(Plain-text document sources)
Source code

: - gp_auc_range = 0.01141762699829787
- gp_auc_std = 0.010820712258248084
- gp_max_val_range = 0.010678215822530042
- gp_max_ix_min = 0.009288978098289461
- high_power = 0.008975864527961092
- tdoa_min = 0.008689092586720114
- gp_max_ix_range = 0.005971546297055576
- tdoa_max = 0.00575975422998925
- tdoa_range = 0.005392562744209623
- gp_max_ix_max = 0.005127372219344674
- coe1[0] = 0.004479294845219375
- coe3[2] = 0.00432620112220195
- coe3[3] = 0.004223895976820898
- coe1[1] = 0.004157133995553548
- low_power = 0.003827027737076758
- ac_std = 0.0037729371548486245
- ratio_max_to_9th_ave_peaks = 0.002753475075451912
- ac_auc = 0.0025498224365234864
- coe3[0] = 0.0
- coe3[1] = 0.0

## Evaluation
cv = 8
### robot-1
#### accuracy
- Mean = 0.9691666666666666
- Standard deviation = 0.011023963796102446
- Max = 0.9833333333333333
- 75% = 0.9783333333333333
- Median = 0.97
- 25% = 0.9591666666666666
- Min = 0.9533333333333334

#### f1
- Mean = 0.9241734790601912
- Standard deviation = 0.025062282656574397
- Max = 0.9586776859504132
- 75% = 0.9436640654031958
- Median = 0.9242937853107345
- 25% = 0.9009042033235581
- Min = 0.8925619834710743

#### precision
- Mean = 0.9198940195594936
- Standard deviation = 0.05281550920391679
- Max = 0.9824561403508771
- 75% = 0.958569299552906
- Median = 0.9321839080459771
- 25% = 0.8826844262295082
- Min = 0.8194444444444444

* **Request**: Quote only the lines from the one containing "- low_power = 0.003827027737076758" through the final line of the records, with both ends included.

* **Result of this exercise**:
- low_power = 0.003827027737076758
- ac_std = 0.0037729371548486245
- ratio_max_to_9th_ave_peaks = 0.002753475075451912
- ac_auc = 0.0025498224365234864
- coe3[0] = 0.0
- coe3[1] = 0.0

## Evaluation
cv = 8
### robot-1
#### accuracy
- Mean = 0.9691666666666666
- Standard deviation = 0.011023963796102446
- Max = 0.9833333333333333
- 75% = 0.9783333333333333
- Median = 0.97
- 25% = 0.9591666666666666
- Min = 0.9533333333333334

#### f1
- Mean = 0.9241734790601912
- Standard deviation = 0.025062282656574397
- Max = 0.9586776859504132
- 75% = 0.9436640654031958
- Median = 0.9242937853107345
- 25% = 0.9009042033235581
- Min = 0.8925619834710743

#### precision
- Mean = 0.9198940195594936
- Standard deviation = 0.05281550920391679
- Max = 0.9824561403508771
- 75% = 0.958569299552906
- Median = 0.9321839080459771
- 25% = 0.8826844262295082
- Min = 0.8194444444444444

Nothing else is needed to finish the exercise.